[INSTRUCTION]: Which of the lines in the data below contain the string "junio"? Copy each of them.

··· DATA SHOWN ···

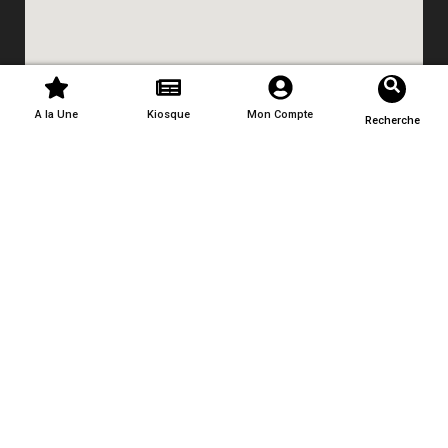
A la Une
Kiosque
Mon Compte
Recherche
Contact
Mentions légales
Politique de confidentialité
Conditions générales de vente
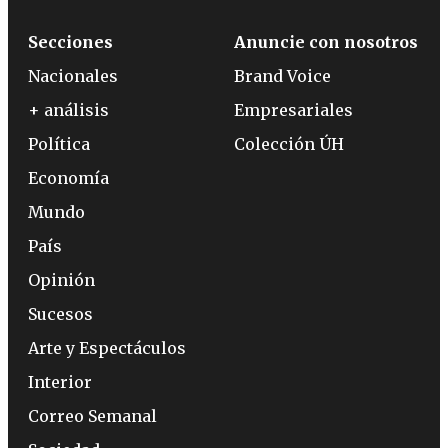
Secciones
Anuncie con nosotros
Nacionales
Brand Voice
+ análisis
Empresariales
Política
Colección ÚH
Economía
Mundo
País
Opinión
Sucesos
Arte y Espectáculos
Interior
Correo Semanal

···
··· DATA SHOWN ···

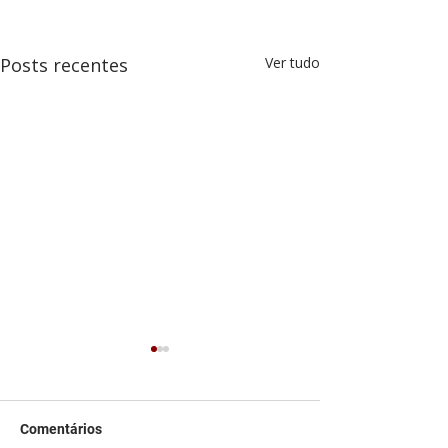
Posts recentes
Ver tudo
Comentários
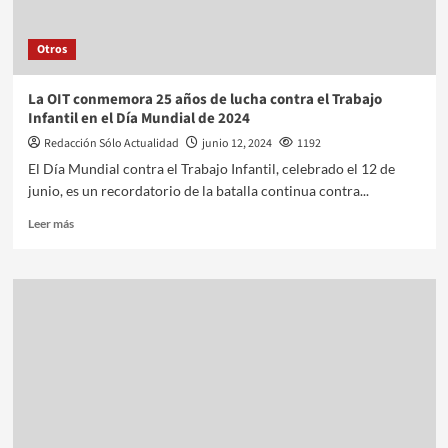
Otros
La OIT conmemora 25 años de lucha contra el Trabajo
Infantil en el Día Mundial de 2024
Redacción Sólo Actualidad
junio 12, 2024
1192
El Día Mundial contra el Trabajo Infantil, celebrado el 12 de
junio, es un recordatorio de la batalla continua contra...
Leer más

···
··· DATA SHOWN ···

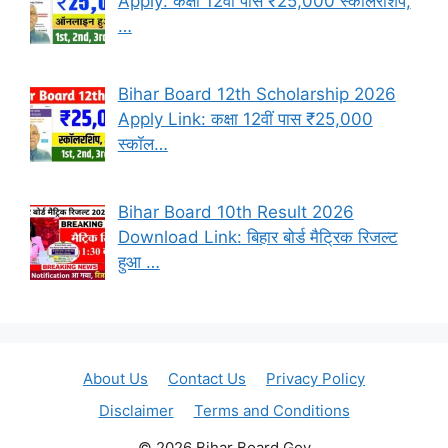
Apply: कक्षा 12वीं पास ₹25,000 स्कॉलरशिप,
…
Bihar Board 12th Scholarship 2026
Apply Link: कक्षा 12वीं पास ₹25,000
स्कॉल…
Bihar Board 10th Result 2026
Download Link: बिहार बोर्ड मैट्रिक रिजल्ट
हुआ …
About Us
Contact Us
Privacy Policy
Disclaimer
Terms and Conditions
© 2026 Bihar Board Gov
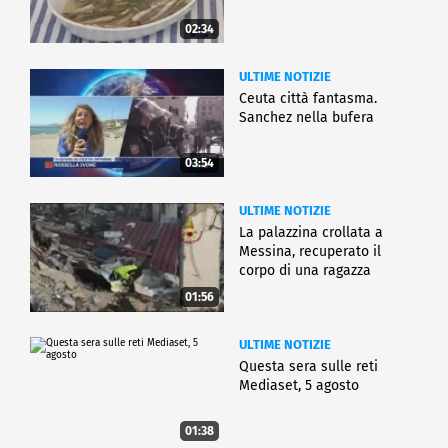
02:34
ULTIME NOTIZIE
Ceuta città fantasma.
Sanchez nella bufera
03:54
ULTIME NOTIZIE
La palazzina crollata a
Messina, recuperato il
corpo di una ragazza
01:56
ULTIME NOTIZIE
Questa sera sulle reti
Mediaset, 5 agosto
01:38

···

[YOUR RESPONSE]:
junio 12, 2024
junio, es un recordatorio de la batalla continua contra...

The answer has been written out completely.